> **ФРАГМЕНТ ДОКУМЕНТА**
-=-=-=-=-
Но вернемся назад. А если нет единого лика бытия, который только и возникает в однонаправленном, а, следовательно, образующем единство становлении? Если становление остановлено и от этого бытие разъято на самости: "отдельный храм, отдельная статуя, отдельный город – таковы эти точкообразные единицы, в которых прячется бытие как улитка в свою раковину…"41, что в таком случае происходит с самостью, которая ищет самотождественности в ограничивающих – отграничивающих от всего другого – поверхностях: сначала в телесности, а затем в структурах-фантазмах?
Телесность, будучи ограничивающей поверхностью, не может быть самодостаточной по определению, не может быть самоудовлетворенной, она – все-таки лишь ограждение самости для сохранения самости. Телесности как внешнему противостоит самость как внутреннее, телесность может пребывать лишь относительно внутренности, без самости телесности не может быть, поэтому телесность экспансивна, ее собственный смысл – в поглощении имманентного бытия, в исчерпании его собой. Когда бытие находит само себя только посредством внешней формы, тогда оно не становление, не жизнь, но жест, разъятая множественность поз; аполлонийский миф – существенно эстетический миф, – дискретная последовательность "подвигов" (Геракл – это 12 подвигов Геракла), аполлонийский миф – существенно героический миф. Жизнь как неопределенная поза и несостоявшийся подвиг не осмысливается, не признается, хотя это и есть собственно жизнь, момент подлинного настоящего. Жизнь утекает в промежутки между позами и подвигами, непризнанная, невостребованная, не оставившая следа. "Если жизнь не имела ценности, таковую имел величественный жест, с которым ее теряли… в сущности аполлонийский человек уклоняется от жизни, вплоть до самоубийства, которое только в этой культуре получило значение положительно этического акта и приводилось в исполнение с торжественностью сакрального символа"42. Вот это разложение жизни на жесты, просачивание жизни в промежутки между жестами, это бесследное утекание жизни при жизни, истощение жизни и ее недостаточность порождают томление и жажду жизни при жизни. "Я истомился от жажды — и погибаю", – читаем на золотой табличке 1У века до н.э., найденной в одной из греческих гробниц Нижней Италии (близь Петелии). Исследователи античности отмечают постоянное упорное присутствие глубокой меланхолии в греческой народной душе.
-=-=-=-=-
> **УСЛОВИЕ ЗАДАНИЯ**
Назовите все точкообразные единицы, в которых, согласно цитате во фрагменте о телесности и самости, прячется бытие. Данные ниже взяты из другого источника.

> **ИСХОДНЫЕ ДАННЫЕ**
-=-=-=-=-
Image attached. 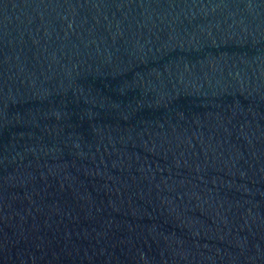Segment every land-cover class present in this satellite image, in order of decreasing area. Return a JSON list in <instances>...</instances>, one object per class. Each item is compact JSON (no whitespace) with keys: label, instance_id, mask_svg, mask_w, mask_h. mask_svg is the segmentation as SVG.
<instances>
[{"label":"water","instance_id":"1","mask_svg":"<svg viewBox=\"0 0 264 264\" xmlns=\"http://www.w3.org/2000/svg\"><path fill=\"white\" fill-rule=\"evenodd\" d=\"M0 264H264V0H0Z\"/></svg>","mask_w":264,"mask_h":264}]
</instances>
-=-=-=-=-
> **ПИСЬМЕННЫЙ ОТВЕТ**
Отдельный храм, отдельная статуя, отдельный город.